PADOVA, Italy—Executives at Safilo Group S.p.A report the company has been actively pursuing discussions with its bank creditors and its main shareholder, Hal Holding, to arrange a refinancing package of what could be €300 million by the end of November, which is when its €150 million revolving credit facility is set to expire. During a financial call on Aug. 3rd to discuss the company’s first half results which were reported the day prior, indicating a sales decline and higher debt, as reported, Gerg Graehsler, the company’s CFO said, “We’re are evaluating all options, on the debt side, equity side, with an aim to find the right solution of combination of solutions.”

In first half 2018 ending June, Safilo Group reported its free cash flow was negative at €37.3 million compared to a negative flow of €57.2 million the comparable period of 2017.

At the end of June 2018, the group’s net debt stood at €171.1 million, compared to €166.0 million at the end of March 2018 and to €112.7 million at the end of June 2017.

Safilo had reported in June of this year that, in the context of its ongoing refinancing process, it requested and obtained from its lenders an extension of the expiry date of its Revolving Credit Facility amounting to €150 million, from July 29, 2018 to November 30, 2018.

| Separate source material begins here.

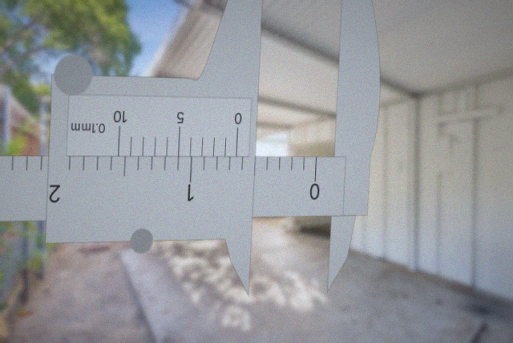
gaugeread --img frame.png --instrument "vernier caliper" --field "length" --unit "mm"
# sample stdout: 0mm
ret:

The June 2018 LTM financial leverage, calculated taking into account also the reported first half EBITDA adjusted for the non-recurring costs incurred in the year and for the extraordinary items ascribed to the implementation of the new order-to-cash IT system in the Padua DC, the company said. As a consequence of these results, Safilo has exceeded the level of leverage set in the covenant of its revolving credit facility, expiring at the end of November 2018. This now triggers a remediation period, with a new test at end of September, to be concluded within November.